The Freedom Train was a graffiti mural painted on a New York City Subway train of R36s on July 3, 1976. The artwork was intended to commemorate the United States Bicentennial, but it was prevented from being seen in public by the New York City Transit Authority (NYCTA) who removed the train from public service. The Freedom Train gained subcultural fame as the first whole train painted in the history of graffiti.

== Background ==
The Freedom Train was the brainchild of the New York graffiti artist Caine 1. The painting was intended to commemorate the Bicentennial of the United States on July 4, 1976, incorporating Bicentennial themes and the flags of various US states. The images used included the contemporary flag of the United States, the flag of Puerto Rico, and the Gadsden flag, which was used as a symbol of protest by the People’s Bicentennial Commission at the time. Painted across the length of eleven carriages, Caine 1 executed the artwork in the Corona Yard, Queens alongside a group of fellow graffiti artists who endeavoured to cover as much of the surface of the train as possible including the interior.

== Aftermath ==
Immediately following the painting of the artwork, the train was withdrawn from service by the NYCTA and the majority of it destroyed. Caine 1 and two fellow artists involved were then arrested by the Transit Police the following day.

The graffiti artist LEE claimed that the subsequent arrest of the artists involved in the production of The Freedom Train was due to information having been intentionally passed on to the police.

== Legacy ==
Since its creation The Freedom Train has been subject to interpretation by both graffiti writers and historians, with the events surrounding its production and subsequent destruction having become something of an urban myth in New York. For many years The Freedom Train was considered to be the first whole train in graffiti history, although this accolade has been revised with the claim that the first whole train may have been produced by JAPAN 1 in the early 1970s. The Freedom Train has since been described more precisely as the first top-to-bottom whole train. Discussion of the artwork has also included speculation that The Freedom Train was inspired by the contemporary Freedom Train which toured the United States in 1975–76.

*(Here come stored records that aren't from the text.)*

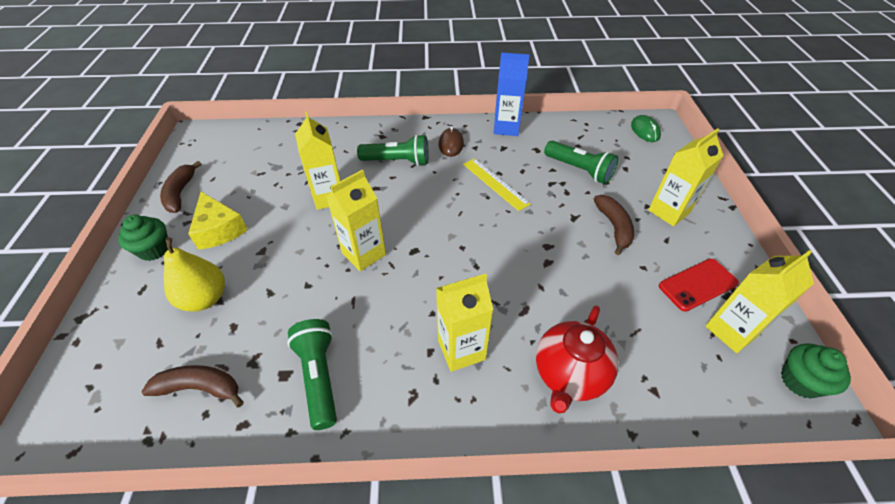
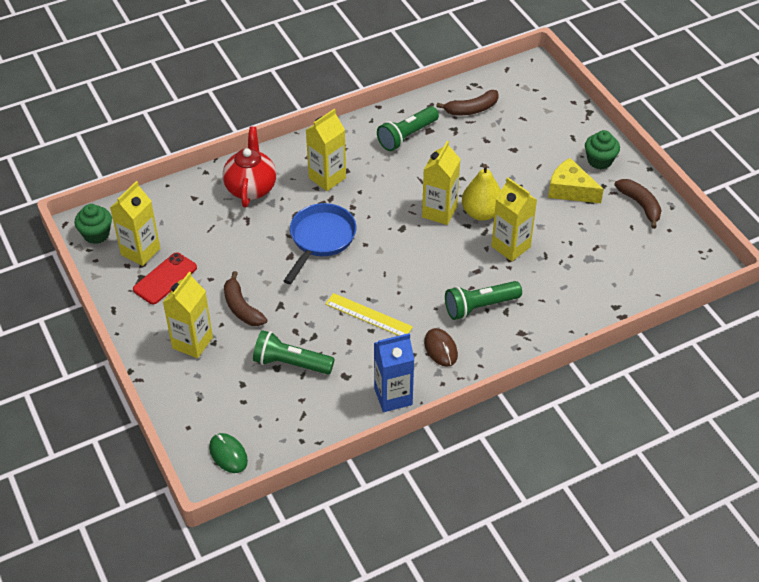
camera: 155 degrees right, 0 degrees up
(205, 298) = (523, 147): yellow pear -> yellow pear (481, 213)
(319, 377) = (407, 136): green flashlight -> green flashlight turned 90 degrees clockwise
(507, 269) = (320, 239): none -> blue pan

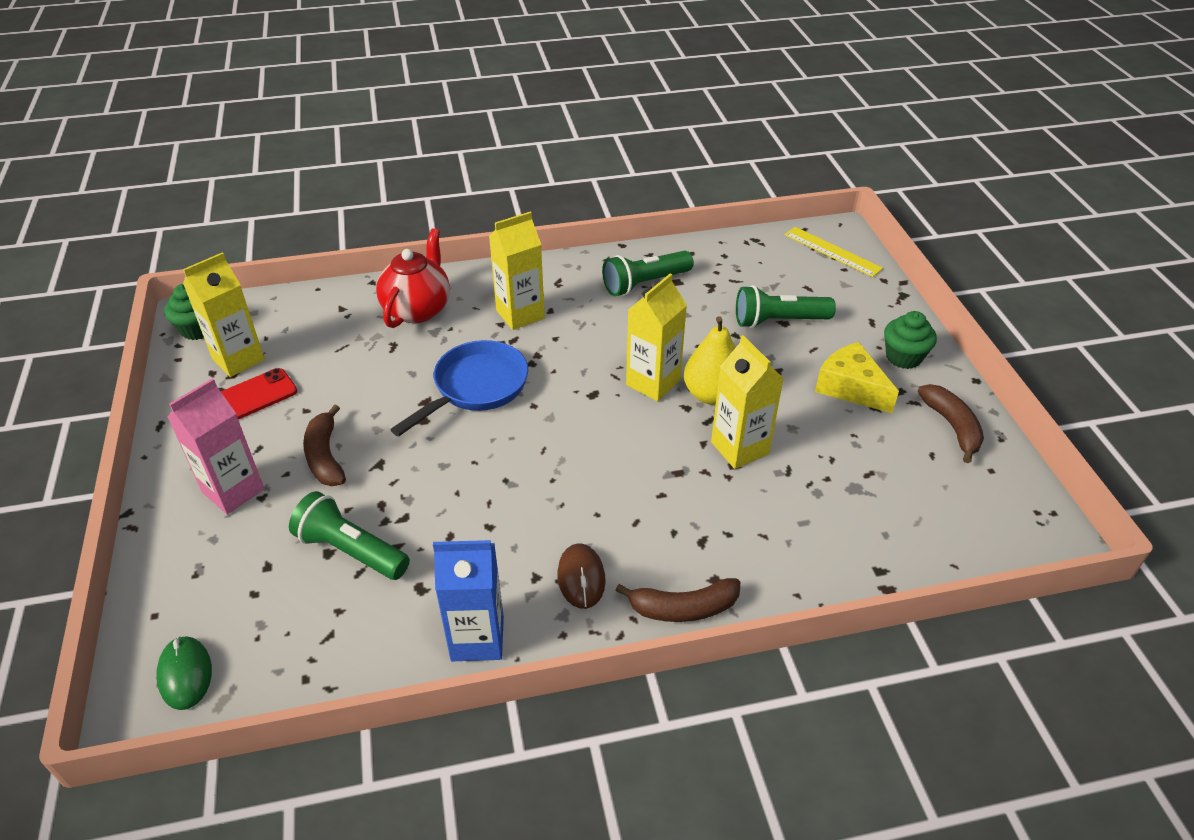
camera: 15 degrees right, 5 degrees down
(192, 343) = (233, 491): yellow carton -> pink carton
(368, 315) = (495, 504): yellow ruler -> yellow ruler (832, 251)
(471, 109) = (742, 267): brown banana -> brown banana (683, 608)
(480, 306) = (664, 525): green flashlight -> green flashlight (778, 321)

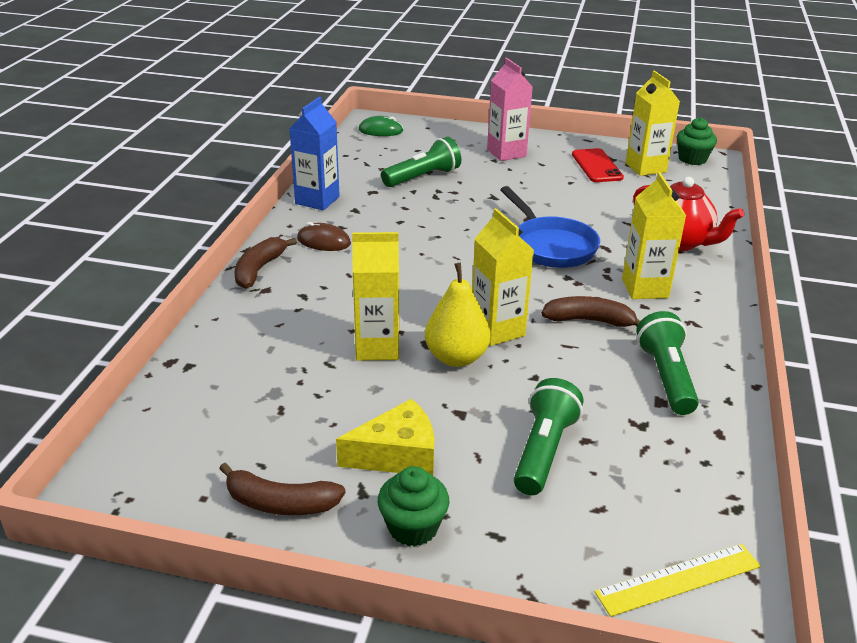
camera: 115 degrees right, 10 degrees down
(325, 456) = (515, 181): brown banana -> brown banana (589, 321)

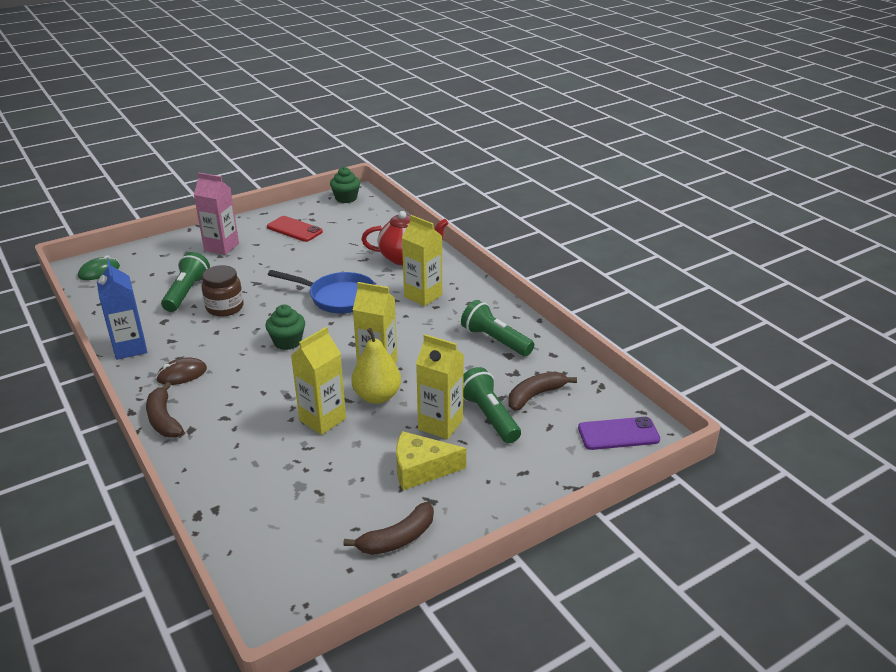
camera: 45 degrees left, 0 degrees up
(397, 454) = (421, 469): yellow cheese -> yellow cheese turned 120 degrees counterclockwise
(413, 527) = (481, 498): green cupcake -> green cupcake (287, 342)
(436, 205) = (225, 307): none -> brown jar
(589, 321) = (419, 331): brown banana -> brown banana (535, 395)
(645, 168) = (326, 217): yellow carton -> yellow carton (440, 424)
(678, 579) = (618, 434): yellow ruler -> purple phone

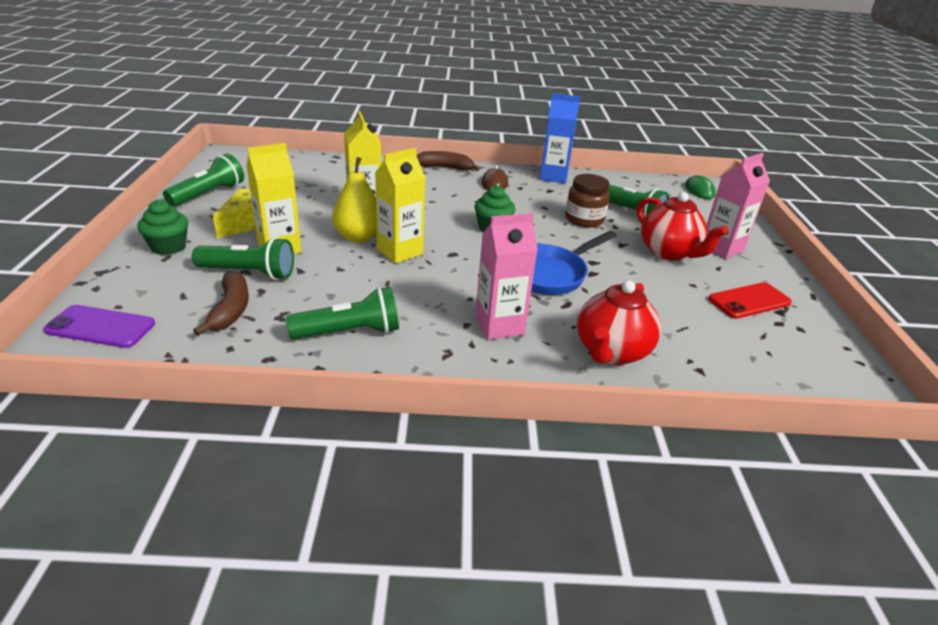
camera: 120 degrees right, 0 degrees up
(250, 263) = (669, 252): none -> red teapot
(346, 198) = (852, 375): green cupcake -> green cupcake (168, 247)
(397, 538) = (208, 194): brown banana -> green flashlight
(423, 296) = (499, 325): yellow carton -> pink carton
(618, 434) = (101, 327): purple phone -> purple phone turned 75 degrees clockwise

Following its destruction, it was generally believed that no photographic recording of The Freedom Train existed other than possible images made by the Transit Police as evidence. This lack of a photographic record has been credited with creating an aura of mystique around the artwork, although images of the train have come to light in recent years. At the beginning of the millennium the graffiti artist Dime 139 published copies of photographic recordings he had made of the original artwork online.

The reason for the reaction by the NYCTA to the artwork has been attributed to the challenge it posed to the effectiveness of their security measures, particularly down to the fact that it was eleven carriages long. It has also been proposed that the Metropolitan Transit Authority were concerned that the graffiti could be mistaken by the public as an officially sanctioned artwork commissioned for the city's Bicentennial celebrations.

Along with Caine 1 the names of various graffiti artists have been attributed to the execution the original artwork. Up to thirty other graffiti artists collaborated in producing The Freedom Train including Mad 103, Flame 1, Chino 174, Doc 1, Speedy, Tage 1, Roger, Dime 139, Spike, and Sly 108.

In response to the police murder of George Floyd in 2020, a mural entitled The Freedom Train was painted in Jack London Square, Oakland by the artist Painted Ladder.